Dick and Doris Credit: Courtesy of Doris Kearns Goodwin
It was Goodwin who had a way with words, someone who could add rhyme and “Churchillian phrases” to Johnson’s speeches, and the speech that was to be given to Congress on March 14, 1964, was a big one. Johnson was to show his support to the Voting Rights bill and Goodwin was given the task of drafting it, and like an exciting scene from a movie, Kearns Goodwin describes the action: “No sooner would Dick pull a page out of his typewriter and hand it to his secretary,” a courier stood by to deliver the pages to the President who would add edits and changes. Goodwin, who by this time, had gotten to know Johnson, the way he spoke, his pauses when making a point, perfectly put into words the President’s thoughts about voting rights for Black Americans. That speech, considered one of Johnson’s greatest triumphs, would be the driving force behind the passage of the Voting Acts Act later that year.
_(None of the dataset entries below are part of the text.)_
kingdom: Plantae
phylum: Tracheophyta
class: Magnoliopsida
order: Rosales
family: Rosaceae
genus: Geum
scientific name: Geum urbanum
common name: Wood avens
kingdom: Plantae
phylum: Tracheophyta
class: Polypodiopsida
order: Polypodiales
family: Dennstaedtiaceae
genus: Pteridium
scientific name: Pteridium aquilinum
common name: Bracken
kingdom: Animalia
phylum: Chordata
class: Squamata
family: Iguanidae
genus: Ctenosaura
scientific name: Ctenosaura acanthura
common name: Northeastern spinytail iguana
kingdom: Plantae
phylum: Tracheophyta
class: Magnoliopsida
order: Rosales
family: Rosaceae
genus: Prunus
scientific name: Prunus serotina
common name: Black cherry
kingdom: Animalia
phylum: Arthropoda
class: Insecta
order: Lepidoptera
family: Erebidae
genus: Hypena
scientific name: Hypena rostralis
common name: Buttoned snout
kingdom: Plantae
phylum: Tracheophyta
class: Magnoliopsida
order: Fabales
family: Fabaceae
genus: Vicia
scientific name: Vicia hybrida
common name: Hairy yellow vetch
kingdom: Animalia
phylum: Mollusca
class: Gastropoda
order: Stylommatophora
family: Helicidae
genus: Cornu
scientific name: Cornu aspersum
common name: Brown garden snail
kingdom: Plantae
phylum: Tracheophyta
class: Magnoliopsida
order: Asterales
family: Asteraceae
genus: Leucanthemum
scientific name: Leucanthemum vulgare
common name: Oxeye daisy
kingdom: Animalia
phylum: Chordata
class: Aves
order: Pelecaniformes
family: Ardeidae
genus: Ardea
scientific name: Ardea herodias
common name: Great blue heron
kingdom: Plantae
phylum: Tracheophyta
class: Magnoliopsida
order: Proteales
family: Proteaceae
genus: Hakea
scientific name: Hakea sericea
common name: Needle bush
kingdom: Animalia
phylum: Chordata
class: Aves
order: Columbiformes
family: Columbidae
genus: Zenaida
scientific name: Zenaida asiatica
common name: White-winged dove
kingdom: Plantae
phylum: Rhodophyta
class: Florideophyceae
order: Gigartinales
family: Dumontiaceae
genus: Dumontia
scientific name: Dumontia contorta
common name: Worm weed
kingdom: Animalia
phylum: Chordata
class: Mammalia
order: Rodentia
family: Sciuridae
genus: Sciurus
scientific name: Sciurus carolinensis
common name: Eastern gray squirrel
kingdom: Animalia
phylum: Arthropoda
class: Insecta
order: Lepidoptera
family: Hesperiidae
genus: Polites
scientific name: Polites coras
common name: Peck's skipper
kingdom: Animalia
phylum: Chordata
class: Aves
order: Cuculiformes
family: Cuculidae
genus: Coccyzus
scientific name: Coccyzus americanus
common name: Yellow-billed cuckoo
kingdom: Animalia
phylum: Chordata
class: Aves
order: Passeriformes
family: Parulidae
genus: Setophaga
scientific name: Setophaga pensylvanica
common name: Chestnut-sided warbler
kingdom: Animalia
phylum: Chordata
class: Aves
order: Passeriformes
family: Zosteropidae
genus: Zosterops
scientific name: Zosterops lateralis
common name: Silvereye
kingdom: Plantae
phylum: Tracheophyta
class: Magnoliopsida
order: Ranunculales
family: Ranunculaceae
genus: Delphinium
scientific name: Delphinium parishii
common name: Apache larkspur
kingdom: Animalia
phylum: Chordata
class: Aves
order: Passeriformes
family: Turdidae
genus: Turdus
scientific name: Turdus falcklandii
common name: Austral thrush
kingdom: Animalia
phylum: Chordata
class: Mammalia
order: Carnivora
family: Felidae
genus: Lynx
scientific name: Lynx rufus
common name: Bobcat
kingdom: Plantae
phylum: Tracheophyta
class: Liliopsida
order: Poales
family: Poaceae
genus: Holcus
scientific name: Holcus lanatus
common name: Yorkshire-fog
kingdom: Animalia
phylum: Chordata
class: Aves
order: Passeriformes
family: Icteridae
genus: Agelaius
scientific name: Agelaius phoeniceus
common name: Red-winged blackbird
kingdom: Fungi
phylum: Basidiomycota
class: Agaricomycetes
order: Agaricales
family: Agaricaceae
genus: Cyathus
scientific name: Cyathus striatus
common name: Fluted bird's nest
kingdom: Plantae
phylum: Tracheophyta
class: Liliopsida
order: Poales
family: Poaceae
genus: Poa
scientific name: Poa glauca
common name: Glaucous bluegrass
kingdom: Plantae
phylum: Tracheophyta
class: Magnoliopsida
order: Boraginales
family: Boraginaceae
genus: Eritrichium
Kearns Goodwin leads us through the rest of the sixties, Vietnam, the last days of Johnson, the rise of Richard Nixon. But it’s when she talks about her husband’s last days, we remember that this is also a love story. As Goodwin starts to grow weary, his wife begins reading the letters and documents to him. He asks her to read a William Wordsmith poem, Intimations of Immortality, and then repeats this from memory: “Though nothing can bring back the hour/of splendor in the grass, of glory in the flower/We will grieve not, rather find/Strength in what remains behind.”
As the end drew near, Kearns Goodwin writes, he grasped her hand, put it to his heart, and told her, “You’re a wonder.”